In order to clarify the nature of French and English haute food-habit evolution across the longue durée, Part One opens with a new, quantitative analysis of medieval and early modern cookery collections. Data indicates that food habits were not static in either France or England before the mid-seventeenth-century, calling into question the degree to which shifts associated with the mid-seventeenth-century French “revolution in taste” represent a departure from the many culinary evolutions that were already ongoing before the alleged revolution.
Part Two, building on cookery-collection findings, compares cookbook-data findings to data extracted from French and English household diet accounts.

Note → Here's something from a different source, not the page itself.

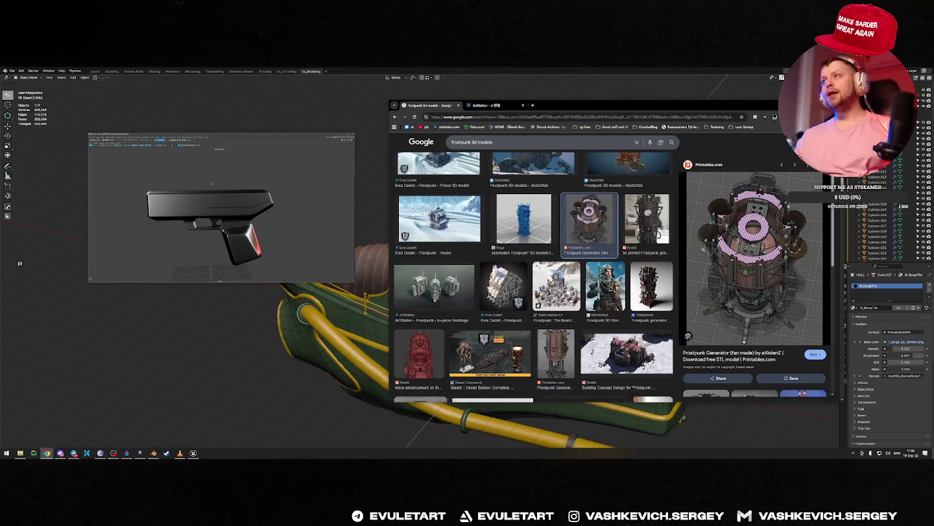
left_click(652, 230)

As the accounts show, great-household cooks did not confine themselves to the high-status ingredient corpora that cookbooks would lead us to believe, but instead specialized in cooking a range of higher- and lower-end dishes that combined all types of available ingredients.

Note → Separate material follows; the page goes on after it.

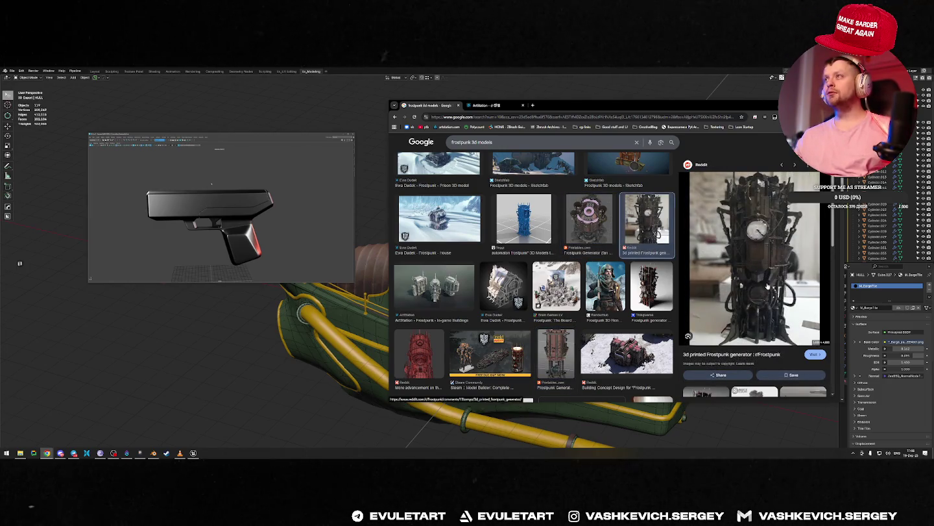
left_click(587, 220)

Part Three surveys management hierarchies of great household kitchens, and the relationship of great household cooks to local culinary guilds. Far from being invented by Georges Auguste Escoffier (1846-1935) as is often alleged, the brigade de cuisine was present as a management model in the kitchens of medieval and early modern great households. The brigade de cuisine’s survival over the longue durée reflects its adaptability to a wide variety of professional circumstances, and supports a model of continuing, gradual incorporation of culinary innovation before and after the mid-seventeenth century.